Ryan Levine, Analyst - Citi

How have commercial development opportunities in the Haynesville progressed in the last few months? Are you seeing meaningful developments there?

Jerry Norcia, President and CEO

David Slater would normally take this, but I will say we are seeing lots of opportunities around Haynesville and doing some very accretive small projects. David and his team have been successful. We built a 150-mile, 36-inch pipeline that moves volumes from northern Haynesville to Gulf Coast and LNG export markets. We are in discussions with shippers to get projects off the ground. It’s early but encouraging.

Ryan Levine, Analyst - Citi

On RNG deal structuring, post-spin, would you look to take more duration risk or less given a more utility-focused company?

Jerry Norcia, President and CEO

We use financial instruments to hedge markets and our trading company helps with that. We take a portfolio approach: we hedge, have fixed-price term contracts and leave some open to the market. We generally look for length in contracts and will give up some return to get longer-term agreements. We maintain a portfolio approach.

Ryan Levine, Analyst - Citi

Appreciate it. Thank you.

Operator, Operator

Your next question is from Jeremy Tonet with JPMorgan.

Jeremy Tonet, Analyst - JPMorgan

Hi. Good morning.

Jerry Norcia, President and CEO

Good morning.

Jeremy Tonet, Analyst - JPMorgan

Just coming back to GSP: the LEAP pipeline landing drove the year-over-year improvement—any seasonality we should think about for the business overall?

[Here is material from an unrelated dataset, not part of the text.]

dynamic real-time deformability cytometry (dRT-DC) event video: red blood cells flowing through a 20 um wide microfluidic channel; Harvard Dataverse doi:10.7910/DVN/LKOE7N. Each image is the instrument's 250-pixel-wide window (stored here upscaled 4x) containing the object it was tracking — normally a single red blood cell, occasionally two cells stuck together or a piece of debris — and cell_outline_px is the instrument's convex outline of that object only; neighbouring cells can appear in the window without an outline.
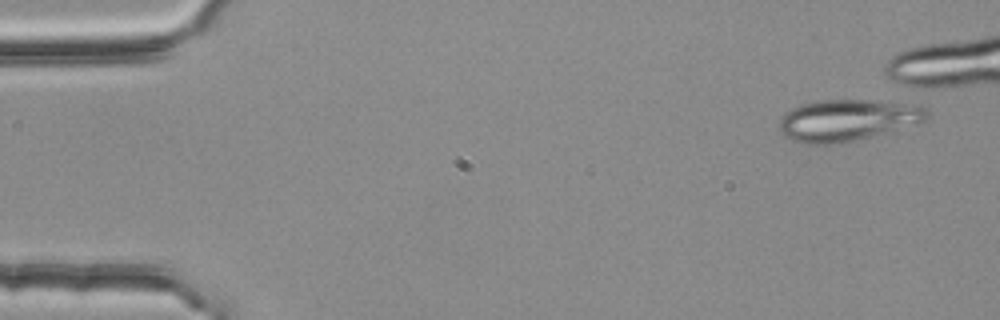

Jerry Norcia, President and CEO

The primary strength was the LEAP pipeline coming into service last August. In the first quarter of 2020 LEAP was under construction, so this is the main driver of the year-over-year lift. Typically we don’t see strong seasonality in this business. The modest outperformance was due to all platforms running slightly ahead of plan and the LEAP in-service contribution.

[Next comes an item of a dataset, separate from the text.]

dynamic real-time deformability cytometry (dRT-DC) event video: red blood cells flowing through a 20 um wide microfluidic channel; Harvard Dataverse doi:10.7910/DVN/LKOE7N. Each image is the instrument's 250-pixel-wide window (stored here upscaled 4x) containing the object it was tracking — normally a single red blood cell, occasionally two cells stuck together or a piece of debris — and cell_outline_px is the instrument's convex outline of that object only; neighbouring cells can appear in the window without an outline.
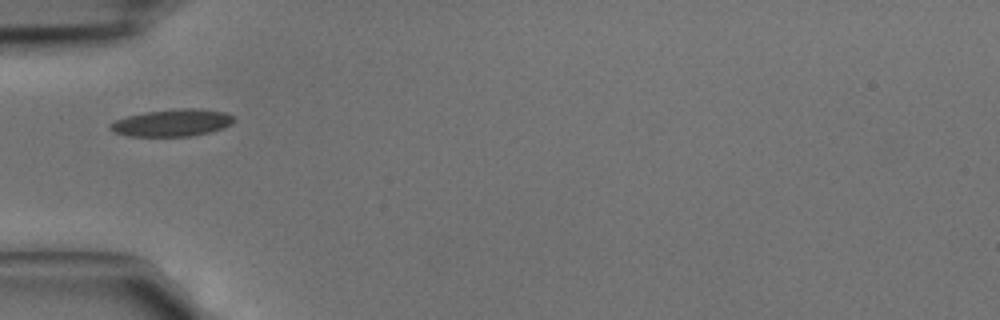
{"species": "common noctule bat (a hibernating species)", "species_latin": "Nyctalus noctula", "temperature_condition": "cold", "stored_images_in_passage": 1, "camera_frame_rate_fps": 3000, "um_per_image_px": 0.085, "animal": {"sex": "male", "body_mass_g": 15.6}, "frame": {"image": 1, "passage_image": 1, "time_ms": 0.0, "image_size_px": [1000, 320], "cell_outline_px": [[236, 120], [232, 124], [224, 128], [208, 132], [188, 136], [128, 136], [112, 132], [108, 128], [108, 124], [116, 120], [128, 116], [148, 112], [180, 108], [200, 108], [224, 112], [232, 116]], "centroid_in_image_um": [14.63, 10.44], "position_along_channel_um": 70.4, "area_um2": 19.54}}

Jeremy Tonet, Analyst - JPMorgan

Separately, for Midstream, how advanced are carbon capture initiatives you were alluding to? Do you see 45Q as sufficient to make these projects economic and what's the pace you might expect?

Jerry Norcia, President and CEO

45Q is helpful. Combined with state programs like LCFS in California, the economics become more interesting. We will need more support to make larger-scale carbon capture broadly economic; otherwise the cost burden on customers would be significant. California looks more positive than many other states right now.

Jeremy Tonet, Analyst - JPMorgan

Got it. That's helpful. Thank you.

Operator, Operator

At this time, there are no further questions. I would like to turn the call over to Jerry Norcia for any closing remarks.

Jerry Norcia, President and CEO

Well, thank you, and I want to thank everyone for joining us today. I will just close by saying that DTE had a very successful first quarter and we are really feeling strong about the remainder of 2021 and we are busy working on putting a really successful 2022 together and beyond. So I hope everyone has a great morning and stay healthy and safe.

Operator, Operator

This concludes today’s conference call. Thank you for participating. You may now disconnect.